Coronavirus, l’inquinamento aiuterebbe il contagio. Urge una drastica inversione di tendenza

mar 22, 2020 0 comments

Di Antonio Lumicisi

Leggendo e analizzando le informazioni che puntualmente ci arrivano da diverse settimane, non si può non notare che la pandemia di Covid-19 si è manifestata in maniera sempre più preoccupante in alcune delle aree più inquinate del mondo. In Italia, sono infatti le aree della Lombardia e del Veneto, e in particolare della pianura padana, le più industrializzate e nelle quali da più tempo persistono condizioni ambientali critiche.
Dovremmo porci seriamente la domanda per quale motivo proprio in quelle aree il Covid-19 sia esploso in modo così virulento. Bene ha fatto il governo italiano a decretare misure sempre più stringenti per confinare il contagio all’interno di aree più controllate, non certamente coadiuvato dall’insensatezza di coloro che, alla prima allerta, sono fuggiti; ci auguriamo che, laddove siano andati, si siano messi in quarantena preventiva e abbiano evitato di propagare il virus anche in zone al momento meno toccate.
Nella pianura padana, i livelli di concentrazione del particolato (Pm10) sono tra i più alti in Europa e nel mondo e questa situazione permane da ormai tanti, troppi anni.

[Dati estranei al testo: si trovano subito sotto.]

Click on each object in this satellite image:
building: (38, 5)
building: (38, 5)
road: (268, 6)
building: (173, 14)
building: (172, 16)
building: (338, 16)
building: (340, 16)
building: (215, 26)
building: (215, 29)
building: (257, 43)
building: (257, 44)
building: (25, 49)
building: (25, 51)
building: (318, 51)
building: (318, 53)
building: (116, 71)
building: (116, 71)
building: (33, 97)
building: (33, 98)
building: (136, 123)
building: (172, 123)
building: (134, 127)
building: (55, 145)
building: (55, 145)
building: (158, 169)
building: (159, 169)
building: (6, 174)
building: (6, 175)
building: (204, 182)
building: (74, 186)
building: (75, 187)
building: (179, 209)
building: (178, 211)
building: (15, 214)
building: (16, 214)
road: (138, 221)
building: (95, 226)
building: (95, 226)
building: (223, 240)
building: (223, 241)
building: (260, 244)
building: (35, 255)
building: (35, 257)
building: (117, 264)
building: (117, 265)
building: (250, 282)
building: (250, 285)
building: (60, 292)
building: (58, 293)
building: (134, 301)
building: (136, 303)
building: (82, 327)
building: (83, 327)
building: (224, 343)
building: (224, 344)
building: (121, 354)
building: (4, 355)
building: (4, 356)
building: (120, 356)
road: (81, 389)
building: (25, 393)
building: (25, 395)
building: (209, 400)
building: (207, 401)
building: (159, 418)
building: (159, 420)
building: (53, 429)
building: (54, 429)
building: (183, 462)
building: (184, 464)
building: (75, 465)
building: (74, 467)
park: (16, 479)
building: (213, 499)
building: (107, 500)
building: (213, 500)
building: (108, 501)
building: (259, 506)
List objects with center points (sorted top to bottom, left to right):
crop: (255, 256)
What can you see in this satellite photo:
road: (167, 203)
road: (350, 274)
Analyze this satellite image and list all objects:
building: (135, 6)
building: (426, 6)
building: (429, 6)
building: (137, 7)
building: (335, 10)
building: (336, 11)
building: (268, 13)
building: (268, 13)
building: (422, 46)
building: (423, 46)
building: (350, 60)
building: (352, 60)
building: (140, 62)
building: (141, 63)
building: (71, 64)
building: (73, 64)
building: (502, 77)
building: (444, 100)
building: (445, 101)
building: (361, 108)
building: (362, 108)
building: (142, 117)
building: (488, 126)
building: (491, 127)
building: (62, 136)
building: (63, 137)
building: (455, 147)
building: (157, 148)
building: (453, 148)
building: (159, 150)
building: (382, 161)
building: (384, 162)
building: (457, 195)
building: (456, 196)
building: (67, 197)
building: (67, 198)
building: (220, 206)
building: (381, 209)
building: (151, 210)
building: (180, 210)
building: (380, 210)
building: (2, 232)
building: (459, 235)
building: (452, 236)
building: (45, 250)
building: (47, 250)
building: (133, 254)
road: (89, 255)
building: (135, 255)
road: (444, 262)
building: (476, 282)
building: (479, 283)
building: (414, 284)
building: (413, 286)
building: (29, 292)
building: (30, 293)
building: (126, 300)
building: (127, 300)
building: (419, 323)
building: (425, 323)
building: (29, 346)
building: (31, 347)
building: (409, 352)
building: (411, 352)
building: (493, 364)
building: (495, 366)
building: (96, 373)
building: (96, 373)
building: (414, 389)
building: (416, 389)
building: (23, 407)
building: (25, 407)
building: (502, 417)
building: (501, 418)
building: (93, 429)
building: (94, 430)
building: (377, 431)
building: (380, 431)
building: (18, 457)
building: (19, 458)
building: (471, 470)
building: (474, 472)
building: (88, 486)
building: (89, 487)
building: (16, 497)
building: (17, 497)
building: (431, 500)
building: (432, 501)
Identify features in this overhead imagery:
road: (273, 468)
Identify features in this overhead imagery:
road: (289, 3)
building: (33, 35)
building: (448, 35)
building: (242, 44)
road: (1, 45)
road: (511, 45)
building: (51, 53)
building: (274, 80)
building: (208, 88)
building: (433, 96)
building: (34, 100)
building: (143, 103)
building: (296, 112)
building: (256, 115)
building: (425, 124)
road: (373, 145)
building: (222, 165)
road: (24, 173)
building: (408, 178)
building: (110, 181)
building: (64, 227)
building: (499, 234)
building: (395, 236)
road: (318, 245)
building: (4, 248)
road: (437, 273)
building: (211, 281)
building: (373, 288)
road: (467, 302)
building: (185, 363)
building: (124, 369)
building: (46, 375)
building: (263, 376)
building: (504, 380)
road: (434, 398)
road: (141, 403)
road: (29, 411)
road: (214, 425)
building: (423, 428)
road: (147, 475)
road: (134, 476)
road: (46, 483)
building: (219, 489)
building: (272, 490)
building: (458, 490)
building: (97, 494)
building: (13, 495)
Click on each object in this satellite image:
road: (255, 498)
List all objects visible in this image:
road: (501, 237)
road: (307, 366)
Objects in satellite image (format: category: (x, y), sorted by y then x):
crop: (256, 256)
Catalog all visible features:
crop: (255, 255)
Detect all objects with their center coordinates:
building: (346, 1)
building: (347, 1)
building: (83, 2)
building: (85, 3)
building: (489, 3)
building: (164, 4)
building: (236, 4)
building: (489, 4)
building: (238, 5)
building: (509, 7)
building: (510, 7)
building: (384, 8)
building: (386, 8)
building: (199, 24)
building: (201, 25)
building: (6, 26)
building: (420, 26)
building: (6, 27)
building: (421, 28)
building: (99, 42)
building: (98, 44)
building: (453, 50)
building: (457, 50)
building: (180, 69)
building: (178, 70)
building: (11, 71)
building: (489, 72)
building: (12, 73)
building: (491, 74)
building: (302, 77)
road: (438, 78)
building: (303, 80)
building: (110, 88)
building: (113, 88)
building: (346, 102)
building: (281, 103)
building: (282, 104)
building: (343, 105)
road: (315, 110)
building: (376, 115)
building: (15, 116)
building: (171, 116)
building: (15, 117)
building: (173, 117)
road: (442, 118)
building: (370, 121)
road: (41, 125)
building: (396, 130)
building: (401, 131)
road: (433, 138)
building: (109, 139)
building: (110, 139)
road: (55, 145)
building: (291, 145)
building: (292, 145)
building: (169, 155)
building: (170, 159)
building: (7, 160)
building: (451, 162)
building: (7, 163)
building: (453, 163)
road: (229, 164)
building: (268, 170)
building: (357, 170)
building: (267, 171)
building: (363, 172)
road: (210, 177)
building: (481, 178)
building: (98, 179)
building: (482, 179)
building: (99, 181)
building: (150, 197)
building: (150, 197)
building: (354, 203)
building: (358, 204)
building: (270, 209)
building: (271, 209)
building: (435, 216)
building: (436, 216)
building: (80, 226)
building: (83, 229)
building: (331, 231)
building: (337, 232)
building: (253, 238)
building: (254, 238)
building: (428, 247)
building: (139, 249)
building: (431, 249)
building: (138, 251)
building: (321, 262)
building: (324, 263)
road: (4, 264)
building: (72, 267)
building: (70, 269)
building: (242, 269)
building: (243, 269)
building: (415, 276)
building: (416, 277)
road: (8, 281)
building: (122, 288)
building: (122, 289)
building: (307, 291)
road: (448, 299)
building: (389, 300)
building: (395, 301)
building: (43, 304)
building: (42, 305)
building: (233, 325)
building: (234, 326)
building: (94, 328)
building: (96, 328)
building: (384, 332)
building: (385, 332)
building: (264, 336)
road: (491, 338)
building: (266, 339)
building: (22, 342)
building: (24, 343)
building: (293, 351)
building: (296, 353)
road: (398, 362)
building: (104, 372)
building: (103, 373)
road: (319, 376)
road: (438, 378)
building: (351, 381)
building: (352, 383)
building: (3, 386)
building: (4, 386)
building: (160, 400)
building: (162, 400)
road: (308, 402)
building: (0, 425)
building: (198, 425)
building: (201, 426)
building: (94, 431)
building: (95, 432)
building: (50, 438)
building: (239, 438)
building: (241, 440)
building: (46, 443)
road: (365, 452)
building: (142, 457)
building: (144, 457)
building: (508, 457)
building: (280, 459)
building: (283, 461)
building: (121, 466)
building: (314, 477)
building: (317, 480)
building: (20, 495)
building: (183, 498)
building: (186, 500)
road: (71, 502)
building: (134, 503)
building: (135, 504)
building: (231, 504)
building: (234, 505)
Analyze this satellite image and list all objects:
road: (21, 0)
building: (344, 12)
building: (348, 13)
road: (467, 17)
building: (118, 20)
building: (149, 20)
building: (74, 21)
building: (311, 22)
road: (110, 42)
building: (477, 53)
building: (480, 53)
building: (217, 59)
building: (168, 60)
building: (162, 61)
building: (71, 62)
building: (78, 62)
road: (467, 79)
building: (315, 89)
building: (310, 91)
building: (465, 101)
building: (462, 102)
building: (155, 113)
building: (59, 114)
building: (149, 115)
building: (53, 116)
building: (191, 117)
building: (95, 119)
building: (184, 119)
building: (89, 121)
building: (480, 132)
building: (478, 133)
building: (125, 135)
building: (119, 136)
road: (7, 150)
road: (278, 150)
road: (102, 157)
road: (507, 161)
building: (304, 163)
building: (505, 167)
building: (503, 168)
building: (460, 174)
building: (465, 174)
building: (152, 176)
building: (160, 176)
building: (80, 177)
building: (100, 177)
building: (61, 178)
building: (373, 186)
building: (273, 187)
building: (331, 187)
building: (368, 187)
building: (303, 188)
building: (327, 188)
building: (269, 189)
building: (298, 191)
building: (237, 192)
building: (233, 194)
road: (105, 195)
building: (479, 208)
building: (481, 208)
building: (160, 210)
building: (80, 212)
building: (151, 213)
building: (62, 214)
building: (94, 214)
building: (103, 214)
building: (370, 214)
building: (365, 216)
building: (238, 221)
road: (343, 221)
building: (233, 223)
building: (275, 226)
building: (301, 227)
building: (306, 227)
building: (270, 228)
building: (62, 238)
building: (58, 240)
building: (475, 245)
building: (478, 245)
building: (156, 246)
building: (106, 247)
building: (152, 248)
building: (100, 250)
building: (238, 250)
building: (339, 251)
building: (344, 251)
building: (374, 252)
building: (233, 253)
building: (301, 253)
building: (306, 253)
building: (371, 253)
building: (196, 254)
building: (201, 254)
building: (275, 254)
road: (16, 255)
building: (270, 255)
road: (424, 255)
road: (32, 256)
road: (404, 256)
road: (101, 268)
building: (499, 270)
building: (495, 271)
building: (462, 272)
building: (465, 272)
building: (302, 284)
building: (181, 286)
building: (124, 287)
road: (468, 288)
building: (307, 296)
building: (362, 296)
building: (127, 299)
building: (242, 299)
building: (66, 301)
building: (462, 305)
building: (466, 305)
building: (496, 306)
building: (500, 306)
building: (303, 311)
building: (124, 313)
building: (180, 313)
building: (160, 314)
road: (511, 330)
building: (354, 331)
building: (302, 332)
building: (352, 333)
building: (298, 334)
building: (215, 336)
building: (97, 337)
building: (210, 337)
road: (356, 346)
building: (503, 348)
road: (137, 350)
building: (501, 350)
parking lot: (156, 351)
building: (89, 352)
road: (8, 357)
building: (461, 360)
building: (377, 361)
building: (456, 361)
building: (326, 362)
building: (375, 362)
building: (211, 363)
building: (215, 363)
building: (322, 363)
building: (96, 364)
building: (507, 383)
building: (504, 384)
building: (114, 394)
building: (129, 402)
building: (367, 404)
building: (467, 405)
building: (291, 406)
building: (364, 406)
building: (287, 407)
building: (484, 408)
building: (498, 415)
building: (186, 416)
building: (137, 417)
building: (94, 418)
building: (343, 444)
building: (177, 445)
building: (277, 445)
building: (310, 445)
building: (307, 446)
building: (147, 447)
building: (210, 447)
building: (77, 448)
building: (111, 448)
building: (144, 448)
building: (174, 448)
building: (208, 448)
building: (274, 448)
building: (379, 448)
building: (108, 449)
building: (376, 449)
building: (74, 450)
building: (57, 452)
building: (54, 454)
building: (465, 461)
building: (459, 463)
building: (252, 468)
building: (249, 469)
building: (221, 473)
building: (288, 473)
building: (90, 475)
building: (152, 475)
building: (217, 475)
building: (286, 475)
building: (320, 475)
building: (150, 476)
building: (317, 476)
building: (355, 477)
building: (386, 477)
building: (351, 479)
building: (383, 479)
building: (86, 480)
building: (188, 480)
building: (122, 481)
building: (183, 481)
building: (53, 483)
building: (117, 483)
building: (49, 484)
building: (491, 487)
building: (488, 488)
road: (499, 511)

E’ conclamato che alti livelli di Pm10 creano problemi anche al sistema respiratorio che potrebbe, quindi, risultare più sensibile alle complicazioni dovute a questo nuovo virus. Più a lungo si è esposti a tale situazione di inquinamento, e maggiori potrebbero essere le probabilità che i nostri sistemi respiratori si siano indeboliti e, quindi, più in difficoltà a combattere contro gli effetti del coronavirus.
Un tale ragionamento potrebbe dare delle spiegazioni al fatto che, al momento, sono le persone anziane ad avere i maggiori impatti negativi che arrivano, purtroppo, anche ad esiti fatali. Gli anziani sono, per definizione, coloro che maggiormente sono stati esposti ad un fenomeno quale l’inquinamento e questa permanenza all’esposizione potrebbe aver indebolito il loro sistema di difesa.
Inoltre, da un recente studio della Società italiana di medicina ambientale (Sima) si evidenzia una relazione tra i superamenti dei limiti di legge delle concentrazioni di Pm10 registrati nel periodo 10-29 febbraio e il numero di casi di Covid-19 aggiornati al 3 marzo (considerando un ritardo temporale intermedio relativo al periodo 10-29 febbraio di 14 giorni, approssimativamente pari al tempo di incubazione del virus fino all’identificazione dell’infezione).
Secondo questo studio, nell’area della pianura padana, le curve di espansione dell’infezione hanno mostrato accelerazioni anomale, in evidente coincidenza, a distanza di due settimane, con le più elevate concentrazioni di Pm10. Quindi, le alte concentrazioni di polveri registrate nel mese di febbraio avrebbero prodotto un’accelerazione alla diffusione dell’epidemia.
Ricerche più specifiche andrebbero fatte disaggregando alcuni dati, ad esempio confrontare gli effetti su coloro che risiedono in tali aree da sempre, diciamo negli ultimi 50 anni, con quelli di coloro che vi si sono insediati di recente. Se si riscontrasse una netta distinzione tra la mortalità di coloro che hanno sempre vissuto in quelle aree rispetto ai nuovi insediati, allora potremmo approfondire per circoscrivere e differenziare meglio gli effetti di breve e lungo periodo all’esposizione di inquinanti.
Il paese che, come l’Italia, è un osservato speciale per il Covid-19 è, come ben noto, la Cina. E proprio in Cina si rileva la stessa similitudine riscontrata in Italia: le aree con i più elevati livelli di emissione di Pm10 sono le stesse aree ove la mortalità legata a questo virus risulta più alta. La provincia cinese di Hubei, focolaio principale del virus, è un’area che, al pari della pianura padana, riscontra alti livelli di Pm10.